Breen was in charge because Treacy was locked up in jail. A few days before the trial Breen sent out orders that as many men as possible from the battalion area were to mobilise at 11 a.m. in the market yard, Tipperary, on the day of the trial, carrying hurleys or stout sticks. About 200 men turned up.

‘The men were divided into two companies, Dan taking charge of one and I of the other,' said Maurice Crowe. ‘We marched to the courthouse, Dan's party leading and, on our approach, the RIC, under District Inspector Brownrigg, drew a cordon across the road between St Michael's church and the courthouse gate. Dan halted his company near the cordon and my party halted at St Michael's Road, opposite the church.'

The two men began to drill their Volunteers. Since Rodgers and Duffy were being tried on drilling offences, this was an overtly political action.

‘The district inspector asked us to stop drilling,' continued Crowe. ‘We refused, so the RIC got an order to draw sticks and at this time it looked as if there would be a clash. But the District Inspector saw that the Volunteers were determined and under perfect discipline. The police put back their batons and sent for the military.

‘Our scouts gave warning of the approach of the military. Dan immediately gave the order to march and we proceeded down St Michael's Road for some distance and halted. The RIC laughed as they thought we had taken to flight, but they were soon to find out otherwise; instead we held a council of war.

‘The military, armed with rifles, had by now arrived and took up positions in Maguire's (stonecutters) Yard opposite the courthouse, some in the courthouse yard, others above and below the courthouse in St Michael's Street. We had by this time divided our whole party into four sections and, at a blast of the whistle from Dan Breen, we came back on the double.

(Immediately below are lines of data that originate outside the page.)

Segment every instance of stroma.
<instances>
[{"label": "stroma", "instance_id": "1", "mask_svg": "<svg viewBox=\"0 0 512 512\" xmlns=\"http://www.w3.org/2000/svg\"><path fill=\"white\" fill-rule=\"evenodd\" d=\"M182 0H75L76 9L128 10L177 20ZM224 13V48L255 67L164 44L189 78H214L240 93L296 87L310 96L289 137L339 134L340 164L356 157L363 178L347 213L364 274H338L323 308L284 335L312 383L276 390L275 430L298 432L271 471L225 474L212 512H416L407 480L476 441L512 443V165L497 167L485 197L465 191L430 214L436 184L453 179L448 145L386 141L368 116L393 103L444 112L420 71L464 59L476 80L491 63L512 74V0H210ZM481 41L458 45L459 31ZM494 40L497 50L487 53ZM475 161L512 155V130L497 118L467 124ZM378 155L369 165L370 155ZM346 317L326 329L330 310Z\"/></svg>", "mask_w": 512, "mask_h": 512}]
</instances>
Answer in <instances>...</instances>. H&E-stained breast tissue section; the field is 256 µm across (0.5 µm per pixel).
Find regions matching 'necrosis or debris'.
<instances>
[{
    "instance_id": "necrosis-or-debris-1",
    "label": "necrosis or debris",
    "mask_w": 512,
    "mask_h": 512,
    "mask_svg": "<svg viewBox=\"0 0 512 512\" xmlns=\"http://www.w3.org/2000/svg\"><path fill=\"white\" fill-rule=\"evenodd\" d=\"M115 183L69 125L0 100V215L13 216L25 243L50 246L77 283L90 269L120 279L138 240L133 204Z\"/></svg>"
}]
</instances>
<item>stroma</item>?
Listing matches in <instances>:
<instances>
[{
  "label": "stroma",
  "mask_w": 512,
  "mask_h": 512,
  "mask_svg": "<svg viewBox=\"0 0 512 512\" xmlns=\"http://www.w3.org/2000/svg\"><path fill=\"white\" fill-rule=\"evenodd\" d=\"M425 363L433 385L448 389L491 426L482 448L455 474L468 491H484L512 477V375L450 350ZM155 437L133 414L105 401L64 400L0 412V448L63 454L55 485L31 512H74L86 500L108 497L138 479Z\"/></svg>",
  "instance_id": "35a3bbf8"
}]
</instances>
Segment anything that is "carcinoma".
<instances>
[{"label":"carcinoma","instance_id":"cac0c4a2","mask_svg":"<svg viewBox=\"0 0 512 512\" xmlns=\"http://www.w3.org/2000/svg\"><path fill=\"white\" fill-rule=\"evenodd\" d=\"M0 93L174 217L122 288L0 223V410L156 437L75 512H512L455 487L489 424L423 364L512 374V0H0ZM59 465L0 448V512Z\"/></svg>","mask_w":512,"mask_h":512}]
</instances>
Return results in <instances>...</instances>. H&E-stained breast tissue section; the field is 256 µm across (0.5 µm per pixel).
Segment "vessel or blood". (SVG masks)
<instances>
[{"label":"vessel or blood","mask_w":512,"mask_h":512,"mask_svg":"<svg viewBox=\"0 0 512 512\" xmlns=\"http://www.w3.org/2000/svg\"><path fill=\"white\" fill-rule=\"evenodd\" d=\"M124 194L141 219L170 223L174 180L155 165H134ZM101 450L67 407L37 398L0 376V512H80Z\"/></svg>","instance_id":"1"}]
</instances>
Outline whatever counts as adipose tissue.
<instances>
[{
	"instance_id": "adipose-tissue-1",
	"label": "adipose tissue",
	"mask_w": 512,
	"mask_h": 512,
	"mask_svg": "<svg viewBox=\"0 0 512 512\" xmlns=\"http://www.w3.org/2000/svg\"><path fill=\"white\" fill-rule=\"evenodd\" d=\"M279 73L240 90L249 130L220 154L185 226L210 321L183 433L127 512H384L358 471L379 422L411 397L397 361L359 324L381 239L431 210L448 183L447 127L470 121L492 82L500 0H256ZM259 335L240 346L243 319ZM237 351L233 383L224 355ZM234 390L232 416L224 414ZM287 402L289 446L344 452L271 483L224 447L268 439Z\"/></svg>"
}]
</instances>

‘Dinny Lacey took charge of one of the new sections. Lacey got round to the back of the courthouse. Paddy Deere, who took charge of the other, took up a position above the courthouse, near the Convent Cross. My party went to the back of Maguire's Yard and Dan Breen took up his old position, thereby surrounding the RIC and the military.'

Crowe recalled that the officer in charge had a sense of humour and laughed at being cornered. The Volunteers went into the courthouse and made ‘a laughing stock' of proceedings. When the case was over they marched away from the courthouse to the local market yard where they were dismissed by Breen.